The NCI researchers found a decline in Kaposi sarcoma (KS) and the AIDS-associated varieties of NHL during the study period, presumably due to the effects of HAART treatment. But there was an overall increase of 20% in non-AIDS defining cancers during the HAART era. The incidence of Hodgkin lymphoma doubled (most commonly the mixed-cellularity type associated with the Epstein-Barr virus). The incidence of anal cancer in this population tripled between the non-HAART and the HAART era, with a relative risk about 30 times that of the general population.
The IARC study also showed a decline in KS and NHL, accompanied by an increase in NADCs to a level approximately double that of the general population.
It is important not to attribute to HAART any "unproven responsibility" for these recent upward trends in NADCs, Franceschi and Clifford remarked. The increase in risk of NADCs can likely be attributed to "age as a proxy of duration of exposure to cancer-causing chronic infections … that are much more common in people with HIV and AIDS than in the general population, and are characterized by long latent phases," they added.
In other words, the oncogenic events that trigger these cancers may happen even before HIV infection is discovered (as the NCI authors also observed). A weakened immune system predisposes to the NADC malignancy, and HAART treatment allows it the time to develop.
Environmental factors implicit in HIV infection—specifically sexual practices and intravenous drug use—might equally play a role, the NCI authors observed, given that most of the NADCs involve the anal and genital regions, the mouth, throat, and tongue, and the blood.
After the advent of HAART, anal cancer became as prevalent as KS and NHL among AIDS/HIV patients. It may be time to add anal cancer to the AIDS-defining malignancies, Dittmer speculated in his editorial. It's also important not to minimize their total impact, he added in an email. "Despite their relative decline, AIDS defining cancers (Kaposi sarcoma and NHL) still account for more diagnosis than any one other cancer," Dittmer wrote. "The AIDS-related cancers are here to stay as well, as new people continue to be infected with HIV."

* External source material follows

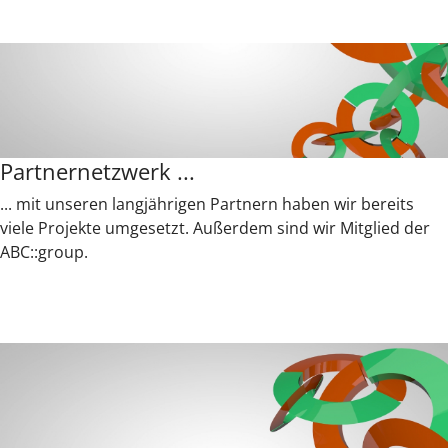
Partnernetzwerk ...
... mit unseren langjährigen Partnern haben wir bereits
viele Projekte umgesetzt. Außerdem sind wir Mitglied der
ABC::group.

HAART is not to blame, exactly, but it must be accounted for in using chemotherapy to treat NADCs. Look for results from a collaborative study assessing the effects of HAART on the effects of cancer chemotherapy with the tyrosine kinase inhibitor sutinib maleate. Recruitment is scheduled to close next month. According to a report at this year's annual meeting of the American Society for Clinical Oncology, so far the drug has been well tolerated in this scenario and pharmacokinetic information is being analyzed.